Spring Boot REST API

# CLAUDE.md — Spring Boot REST API

## Endpoint design

- One controller per resource. Use kebab-case URLs and stable plurals (`/users`, `/orders`, `/order-items`).
- HTTP verbs map to operations: `GET` (read), `POST` (create), `PUT` (replace), `PATCH` (partial), `DELETE` (delete).
- Use `@RestController` + the verb-specific shortcuts (`@GetMapping`, `@PostMapping`).

## DTO layer

- Don't expose JPA entities. Map to records:
  ```java
  record UserResponse(String id, String email, Instant createdAt) {
      static UserResponse from(User u) { return new UserResponse(u.getId(), u.getEmail(), u.getCreatedAt()); }
  }
  ```
- Separate request and response DTOs. They evolve independently.
- Use **MapStruct** for tedious mapping when there's enough of it. Otherwise hand-write — clearer than reflection-based mappers.

## Validation

- Bean Validation on request DTOs. `@Valid` on the controller parameter:
  ```java
  @PostMapping
  ResponseEntity<UserResponse> create(@Valid @RequestBody CreateUserRequest req) { ... }
  ```
- Custom constraint annotations for cross-field rules. Don't validate in services if it could be at the DTO level.

## Error responses

- Use **Problem Details for HTTP APIs (RFC 7807)** — `ProblemDetail` is built into Spring 6.
- One `@RestControllerAdvice` per app for centralized error mapping:
  ```java
  @ExceptionHandler(NotFoundException.class)
  ProblemDetail handle(NotFoundException e) {
      var pd = ProblemDetail.forStatus(404);
      pd.setTitle("Not Found");
      pd.setDetail(e.getMessage());
      return pd;
  }
  ```
- Don't leak stack traces to clients. Log them, return a clean problem detail.

## OpenAPI / Swagger

- **springdoc-openapi-starter-webmvc-ui** generates OpenAPI 3 from your controllers.
- Annotate when the inferred docs are wrong: `@Operation`, `@ApiResponse`, `@Schema`.
- Pin the spec version in CI — break PRs that change the API surface unintentionally.

## Pagination & filtering

- Accept `Pageable` directly.
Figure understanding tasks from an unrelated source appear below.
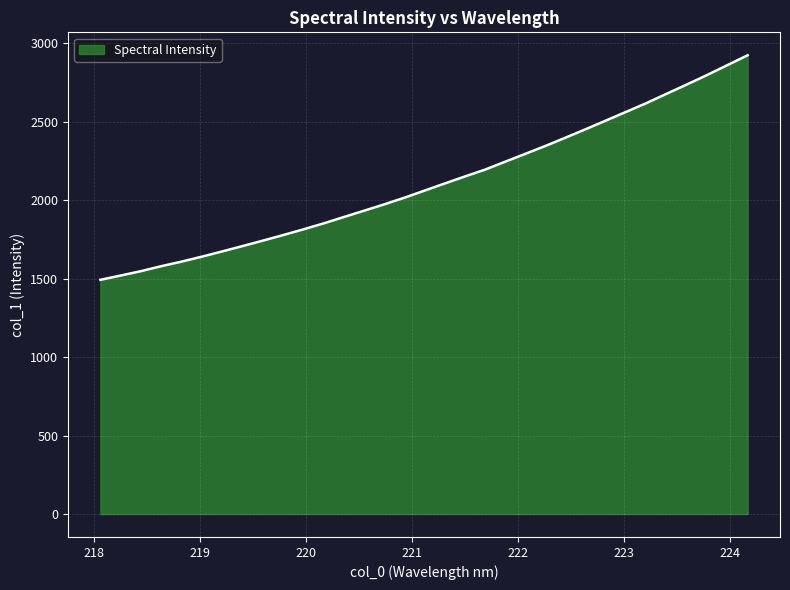

What is the smallest value displayed?

1492.8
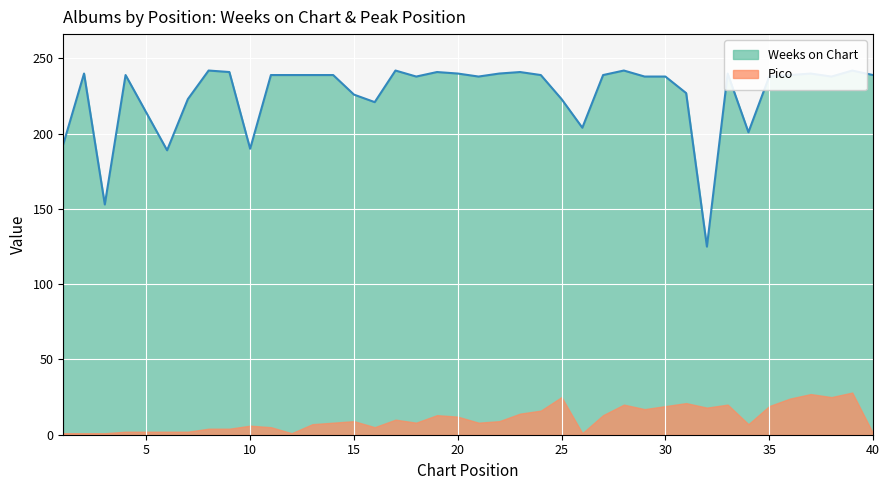

What is the difference between the values at 15 and 6?

37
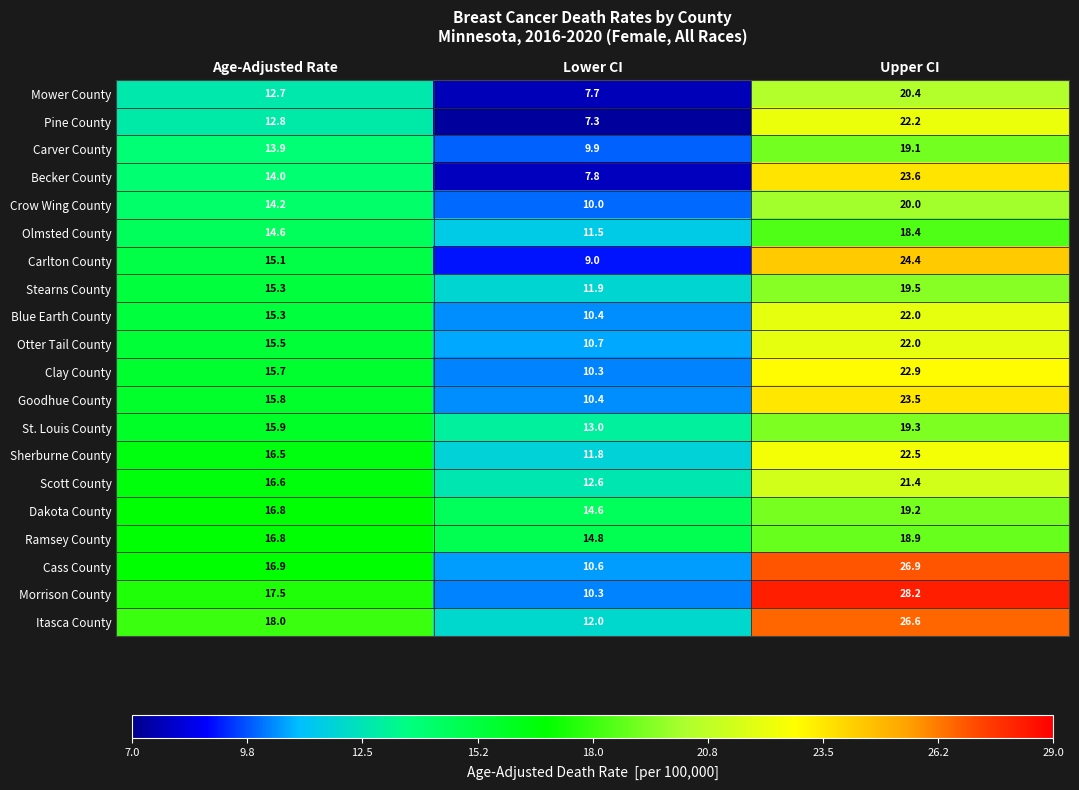

At which category is the sum across all series the highest?

Upper CI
Spring binds `?page=0&size=20&sort=createdAt,desc`.
- For filtered list endpoints, use a Specification or QueryDSL — don't write `if (params.get("status") != null)` chains.
- Cap page size in code: `if (pageable.getPageSize() > 100) pageable = ...withMaxSize(100);`.

## Versioning

- URL versioning: `/api/v1/users`. Simple, cacheable, easy for clients.
- Don't version via media type unless you have a strong reason (it complicates clients).
- Keep `v1` working when you add `v2`. Deprecate explicitly via headers and changelogs.

## Idempotency

- For non-idempotent verbs (`POST`, `PATCH`), accept an `Idempotency-Key` header. Store key→result for retries.
- `PUT` should be naturally idempotent. If it isn't, you're using the wrong verb.

## Don't

- Don't return `null` from a controller. Throw a domain exception or return `ResponseEntity.notFound().build()`.
- Don't accept `Map<String, Object>` as a request body. Use a typed DTO.
- Don't put business logic in the controller. Parse → call service → return.
- Don't expose IDs you don't want enumerated. Use UUIDs for public-facing identifiers.